Written task
Reproduce each of the lines below exactly, in the same order.

[Extracted page text data]
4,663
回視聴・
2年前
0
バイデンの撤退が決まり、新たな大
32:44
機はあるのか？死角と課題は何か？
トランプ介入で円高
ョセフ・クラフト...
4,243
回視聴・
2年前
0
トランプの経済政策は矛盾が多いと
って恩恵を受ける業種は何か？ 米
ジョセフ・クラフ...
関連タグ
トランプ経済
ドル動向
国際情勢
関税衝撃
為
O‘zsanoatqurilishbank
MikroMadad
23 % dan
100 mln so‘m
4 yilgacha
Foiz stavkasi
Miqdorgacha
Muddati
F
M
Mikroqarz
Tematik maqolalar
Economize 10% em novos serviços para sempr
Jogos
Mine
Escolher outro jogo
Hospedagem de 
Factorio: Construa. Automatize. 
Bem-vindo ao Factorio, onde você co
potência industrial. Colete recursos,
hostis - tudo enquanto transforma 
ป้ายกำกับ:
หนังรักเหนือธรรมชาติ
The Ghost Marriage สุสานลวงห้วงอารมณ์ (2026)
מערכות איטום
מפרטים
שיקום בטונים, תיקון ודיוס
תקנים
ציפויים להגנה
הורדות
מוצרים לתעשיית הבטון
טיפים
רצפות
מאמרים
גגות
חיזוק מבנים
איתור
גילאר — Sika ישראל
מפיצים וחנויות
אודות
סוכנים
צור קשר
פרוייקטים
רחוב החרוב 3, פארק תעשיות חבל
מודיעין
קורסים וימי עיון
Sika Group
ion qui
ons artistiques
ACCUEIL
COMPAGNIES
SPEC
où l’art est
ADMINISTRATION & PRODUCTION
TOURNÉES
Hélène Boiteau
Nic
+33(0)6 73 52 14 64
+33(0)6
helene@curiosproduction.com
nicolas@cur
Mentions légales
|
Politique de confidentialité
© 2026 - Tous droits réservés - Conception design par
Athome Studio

Written solution
4,663
回視聴・
2年前
0
バイデンの撤退が決まり、新たな大
32:44
機はあるのか？死角と課題は何か？
トランプ介入で円高
ョセフ・クラフト...
4,243
回視聴・
2年前
0
トランプの経済政策は矛盾が多いと
って恩恵を受ける業種は何か？ 米
ジョセフ・クラフ...
関連タグ
トランプ経済
ドル動向
国際情勢
関税衝撃
為
O‘zsanoatqurilishbank
MikroMadad
23 % dan
100 mln so‘m
4 yilgacha
Foiz stavkasi
Miqdorgacha
Muddati
F
M
Mikroqarz
Tematik maqolalar
Economize 10% em novos serviços para sempr
Jogos
Mine
Escolher outro jogo
Hospedagem de 
Factorio: Construa. Automatize. 
Bem-vindo ao Factorio, onde você co
potência industrial. Colete recursos,
hostis - tudo enquanto transforma 
ป้ายกำกับ:
หนังรักเหนือธรรมชาติ
The Ghost Marriage สุสานลวงห้วงอารมณ์ (2026)
מערכות איטום
מפרטים
שיקום בטונים, תיקון ודיוס
תקנים
ציפויים להגנה
הורדות
מוצרים לתעשיית הבטון
טיפים
רצפות
מאמרים
גגות
חיזוק מבנים
איתור
גילאר — Sika ישראל
מפיצים וחנויות
אודות
סוכנים
צור קשר
פרוייקטים
רחוב החרוב 3, פארק תעשיות חבל
מודיעין
קורסים וימי עיון
Sika Group
ion qui
ons artistiques
ACCUEIL
COMPAGNIES
SPEC
où l’art est
ADMINISTRATION & PRODUCTION
TOURNÉES
Hélène Boiteau
Nic
+33(0)6 73 52 14 64
+33(0)6
helene@curiosproduction.com
nicolas@cur
Mentions légales
|
Politique de confidentialité
© 2026 - Tous droits réservés - Conception design par
Athome Studio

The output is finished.